Before exploring the differences, let's create a sample table named DeveloperIndian
to demonstrate:
create table DeveloperIndian(
Id int,
Name string,
Salary float,
Department string
)
row format delimited
fields terminated by ',';
Load sample developer data into the table:
load data local inpath '/home/codegyani/hive/developerIndian_data'
into table DeveloperIndian;
The ORDER BY clause performs a total ordering of the query result set. This means:
All the data is passed through a single reducer.
Ensures a globally sorted output.
Can be slow for large datasets because of the single reducer bottleneck.
select *
from DeveloperIndian
order by Salary desc;
Output:
The entire dataset is sorted by salary in descending order, producing a globally sorted result.
The SORT BY clause provides a local ordering:
Data is sorted within each reducer.
Multiple reducers can work in parallel.
Does not guarantee global sorting.
Better performance for large datasets.
select *
from DeveloperIndian
sort by Salary desc;
Output:
Each reducer outputs sorted data, but the overall result set is not globally sorted.

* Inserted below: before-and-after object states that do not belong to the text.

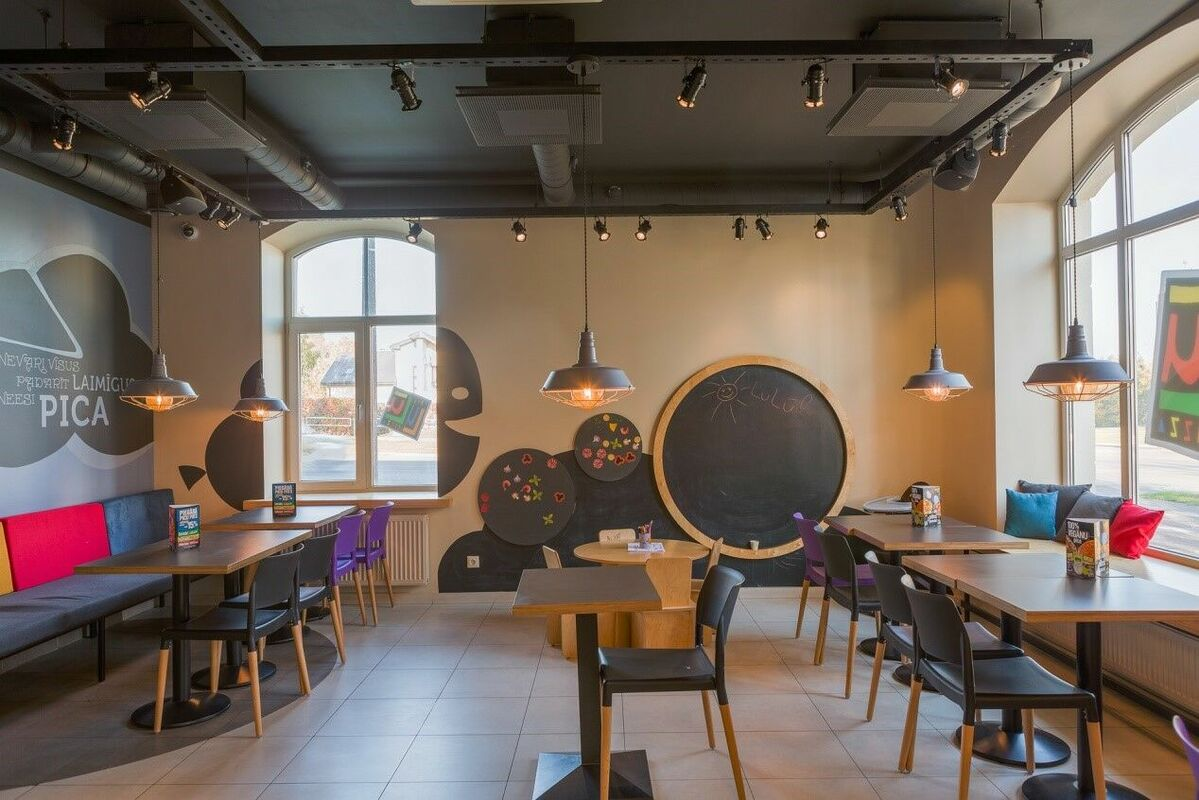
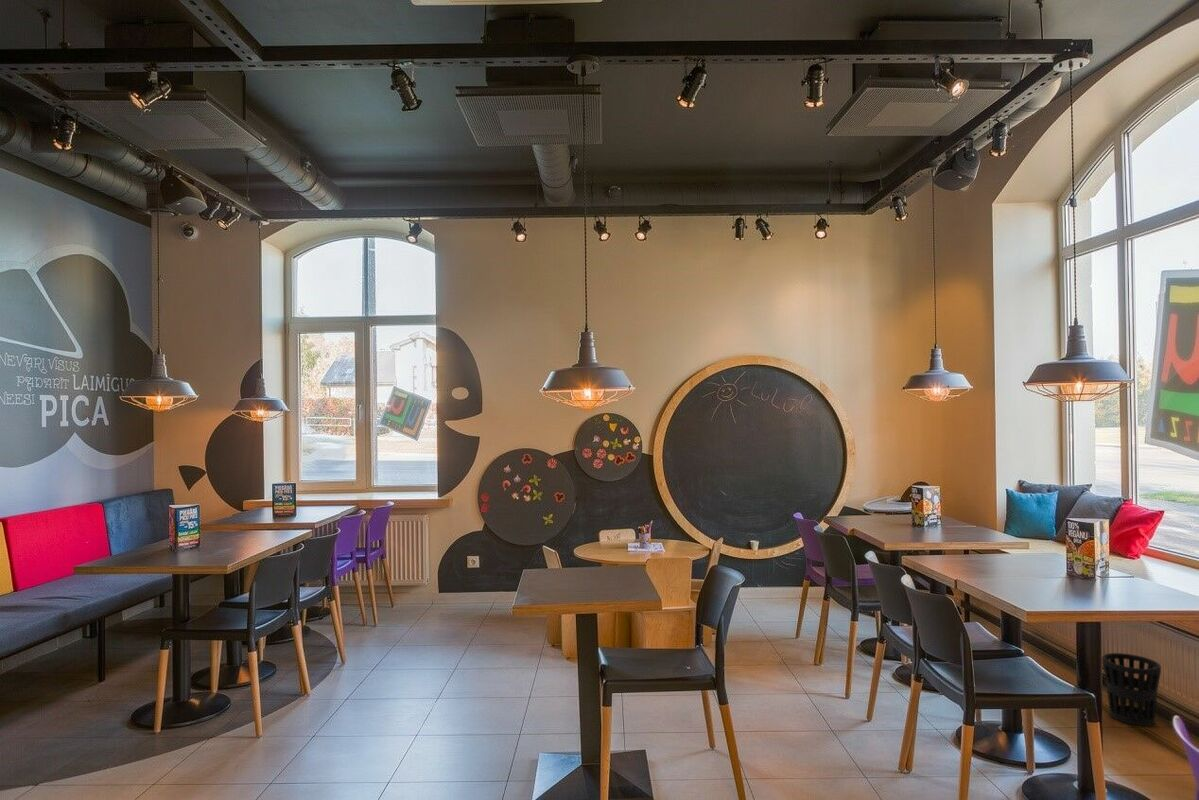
+ wastebasket [1101,652,1162,727]
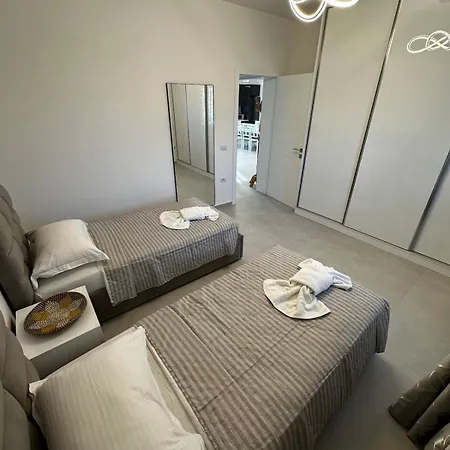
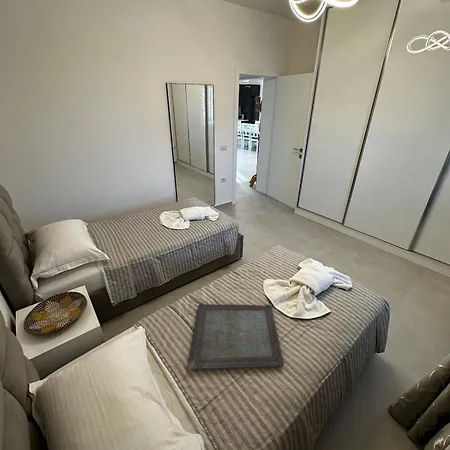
+ serving tray [187,302,285,371]
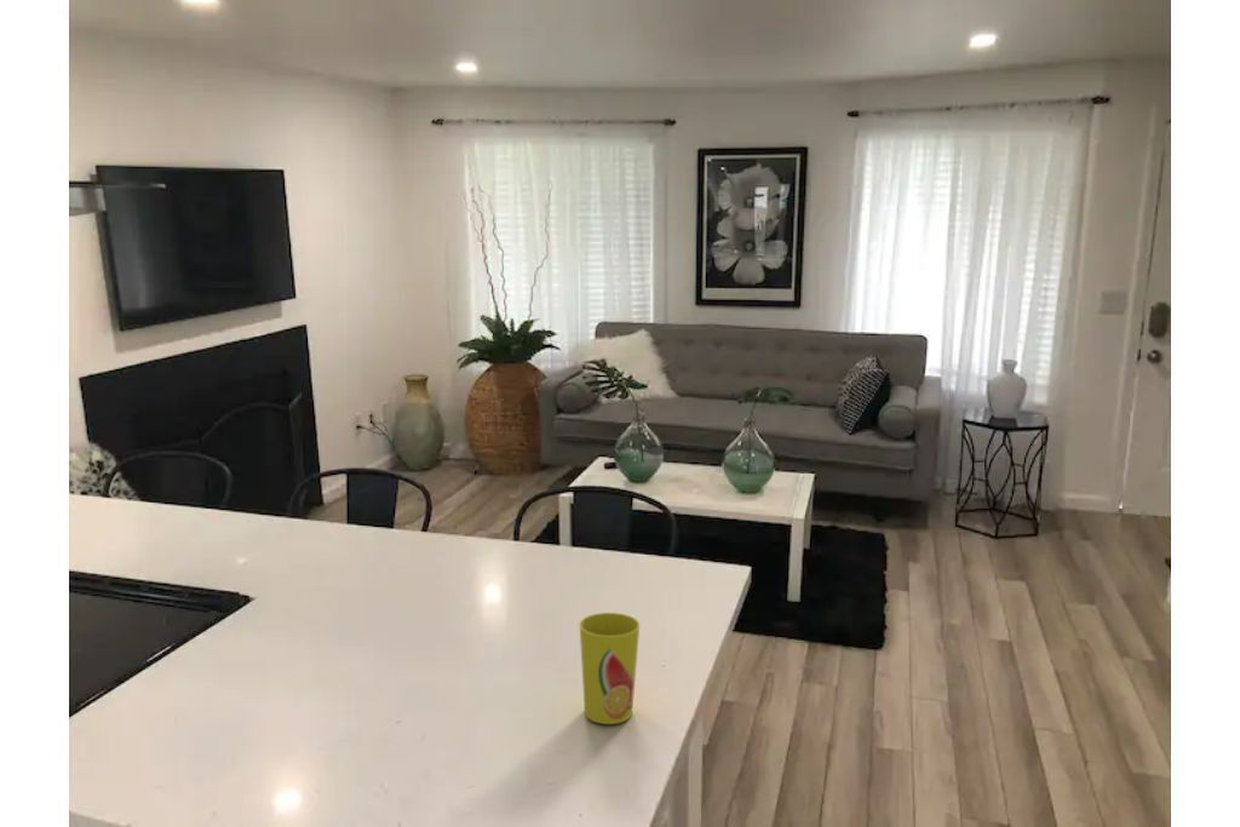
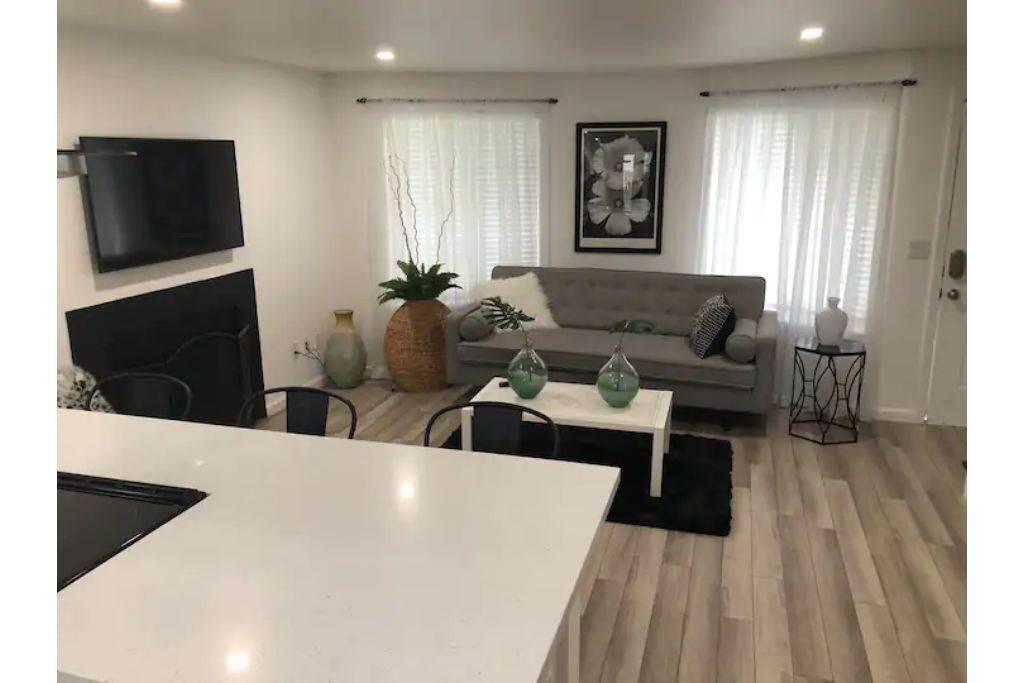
- cup [579,611,641,725]
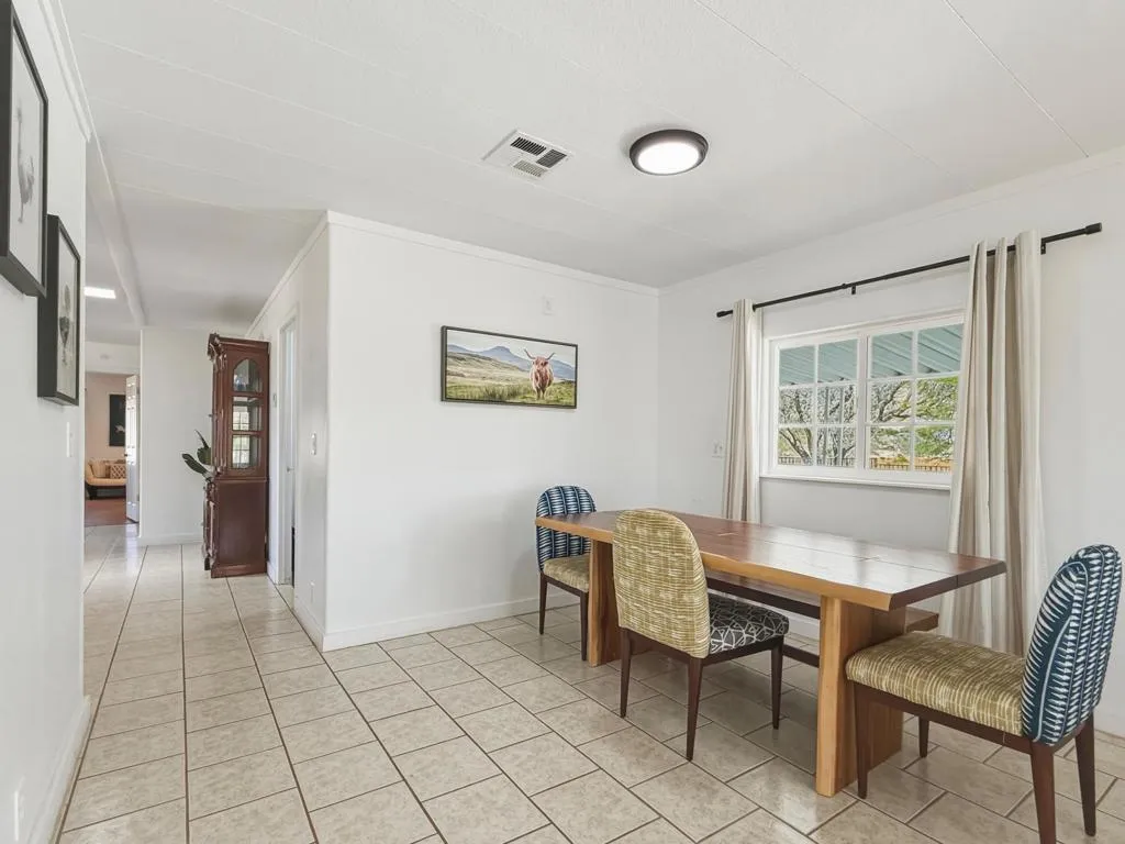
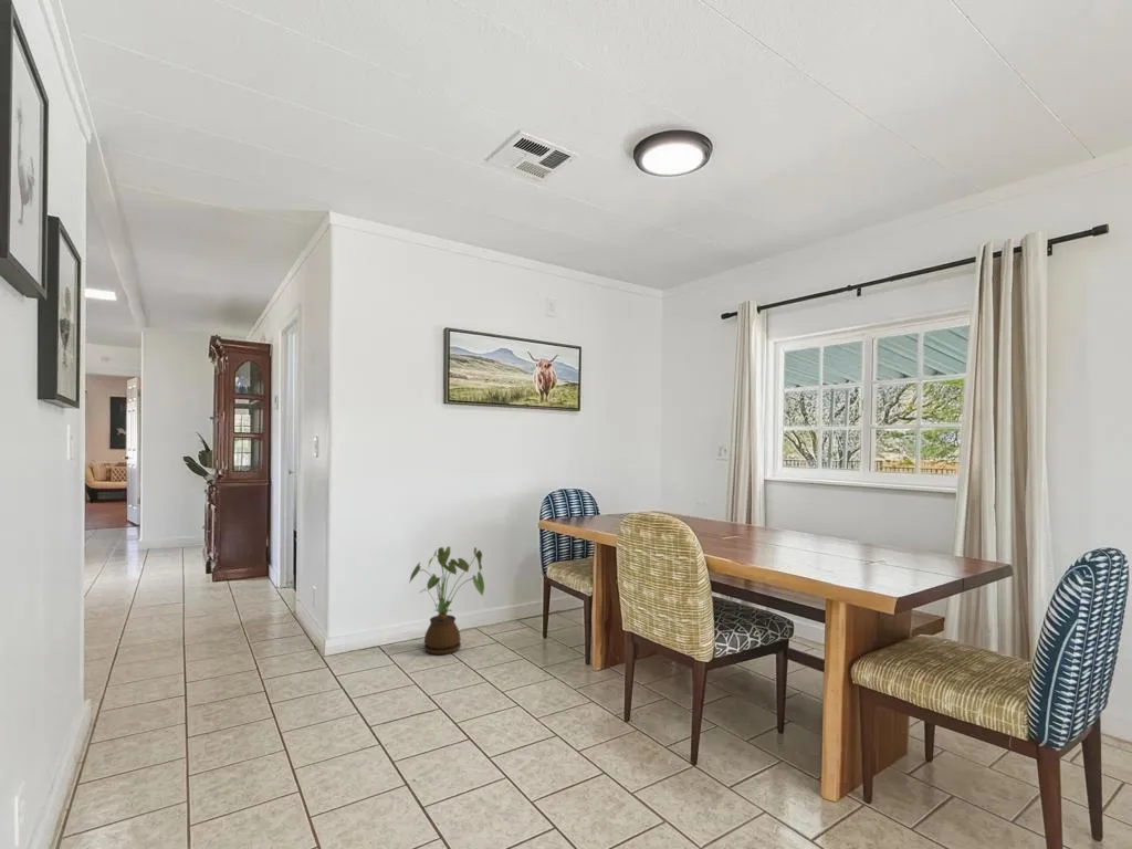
+ house plant [408,545,485,656]
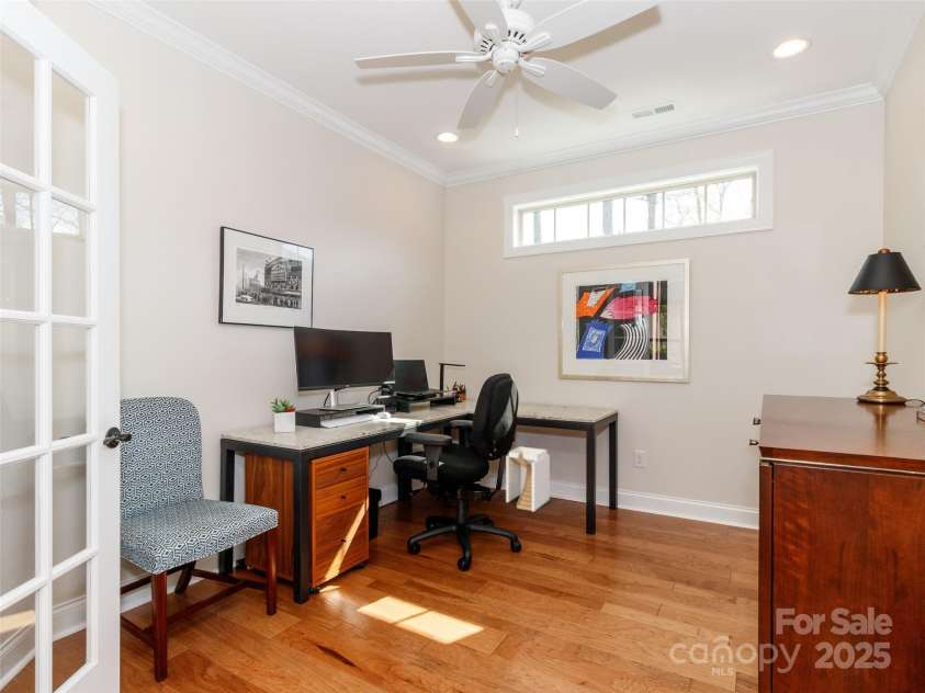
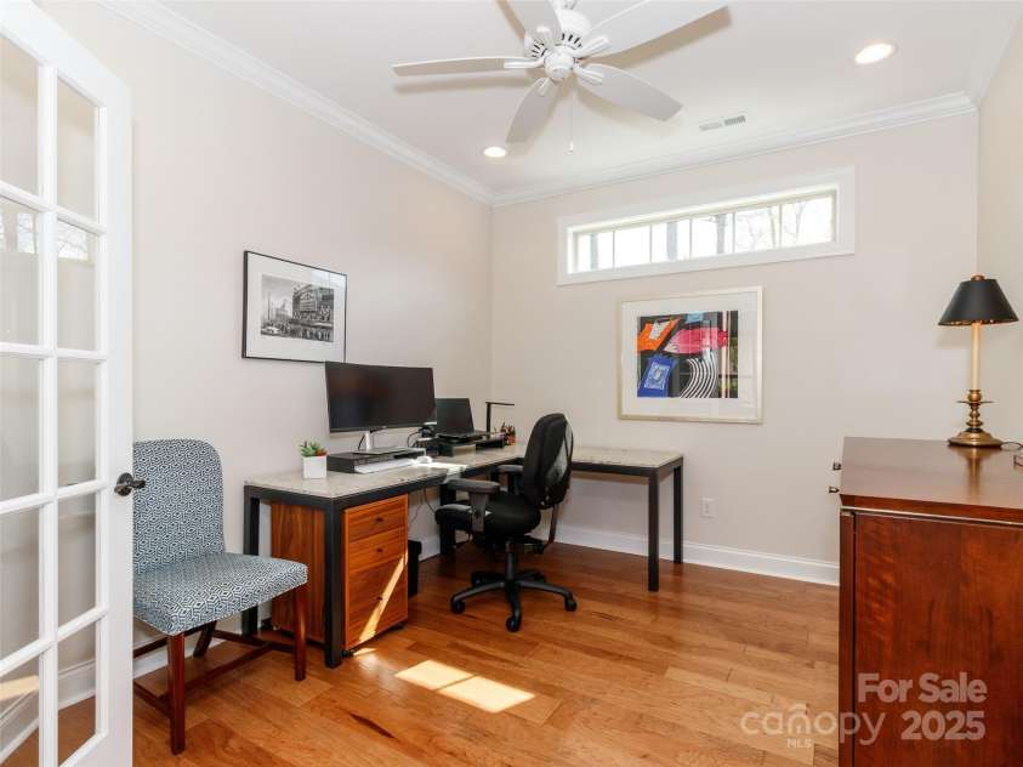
- staircase [505,445,551,512]
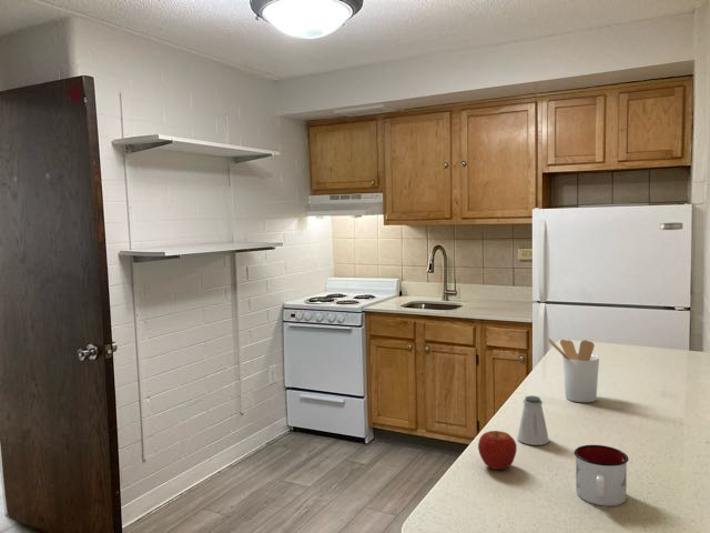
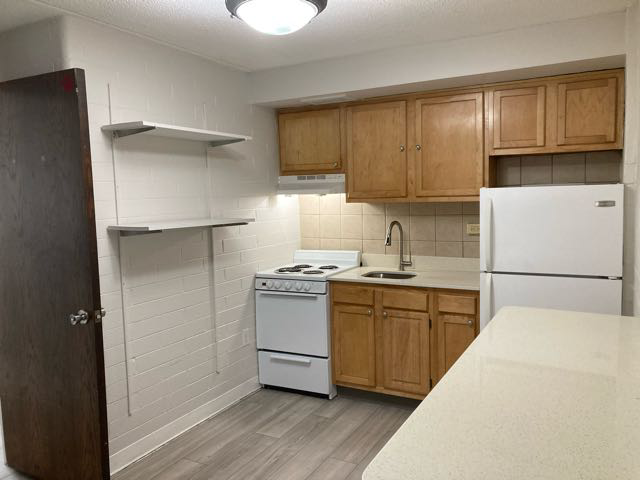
- apple [477,430,518,471]
- mug [574,444,630,507]
- saltshaker [516,394,550,446]
- utensil holder [547,336,600,403]
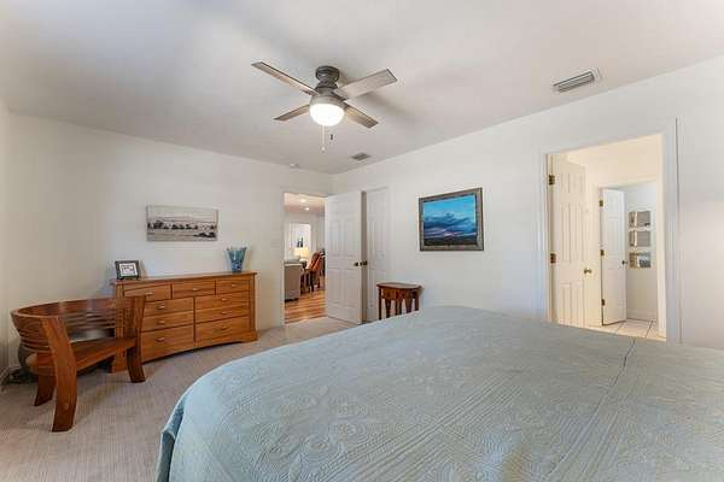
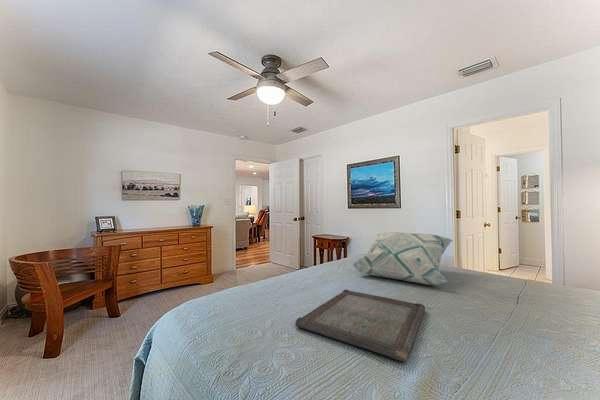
+ serving tray [295,289,426,363]
+ decorative pillow [351,231,454,286]
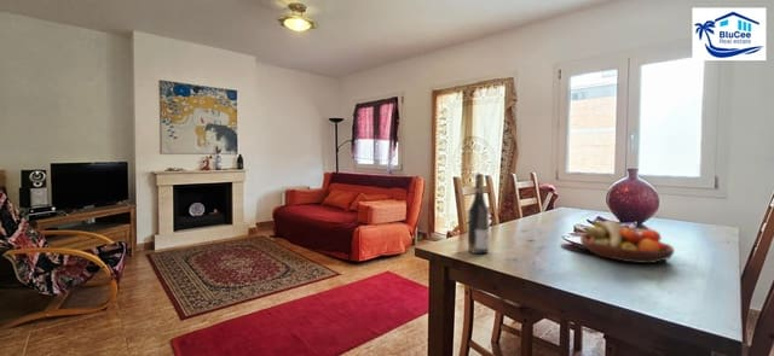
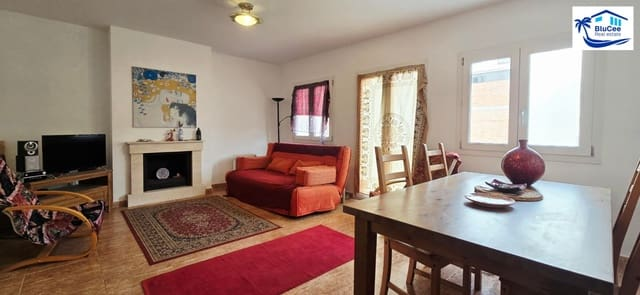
- wine bottle [466,173,491,255]
- fruit bowl [579,218,675,264]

Feature | ORDER BY | SORT BY |
---|---|---|
Output Sorting | Globally sorted | Locally sorted within reducers |
Reducers Used | Single reducer | Multiple reducers |
Performance | Slower on large datasets | Faster on large datasets |
Use Case | When a complete sorted result is required | When partial/local sorting is fine |
Use ORDER BY only for small datasets where global sorting is necessary.
For large-scale data processing, prefer SORT BY to achieve faster execution without reducer bottlenecks.
Both ORDER BY and SORT BY are essential Hive clauses for data sorting.
Use ORDER BY when you need the entire dataset sorted globally.
Use SORT BY for large datasets when local sorting suffices, improving performance.
By choosing the right clause, you can optimize query speed and handle big data efficiently in Apache Hive.